Exercise requirements:
The response must contain all of the entries, each one repeated exactly.
*** Data for this task Section Begins ***
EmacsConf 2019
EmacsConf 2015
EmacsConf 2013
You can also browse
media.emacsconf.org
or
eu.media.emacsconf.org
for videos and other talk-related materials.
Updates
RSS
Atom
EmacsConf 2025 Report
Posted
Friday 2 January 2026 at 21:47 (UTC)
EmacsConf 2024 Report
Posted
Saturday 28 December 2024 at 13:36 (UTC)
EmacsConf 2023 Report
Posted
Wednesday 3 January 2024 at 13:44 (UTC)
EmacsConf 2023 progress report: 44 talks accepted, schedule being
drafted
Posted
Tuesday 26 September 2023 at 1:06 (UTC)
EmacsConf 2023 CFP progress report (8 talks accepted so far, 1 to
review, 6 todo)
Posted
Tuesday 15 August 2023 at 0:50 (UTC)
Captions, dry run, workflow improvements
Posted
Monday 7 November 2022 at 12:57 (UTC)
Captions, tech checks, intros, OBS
*** Data for this task Section Ends ***
Solved problem:
EmacsConf 2019
EmacsConf 2015
EmacsConf 2013
You can also browse
media.emacsconf.org
or
eu.media.emacsconf.org
for videos and other talk-related materials.
Updates
RSS
Atom
EmacsConf 2025 Report
Posted
Friday 2 January 2026 at 21:47 (UTC)
EmacsConf 2024 Report
Posted
Saturday 28 December 2024 at 13:36 (UTC)
EmacsConf 2023 Report
Posted
Wednesday 3 January 2024 at 13:44 (UTC)
EmacsConf 2023 progress report: 44 talks accepted, schedule being
drafted
Posted
Tuesday 26 September 2023 at 1:06 (UTC)
EmacsConf 2023 CFP progress report (8 talks accepted so far, 1 to
review, 6 todo)
Posted
Tuesday 15 August 2023 at 0:50 (UTC)
Captions, dry run, workflow improvements
Posted
Monday 7 November 2022 at 12:57 (UTC)
Captions, tech checks, intros, OBS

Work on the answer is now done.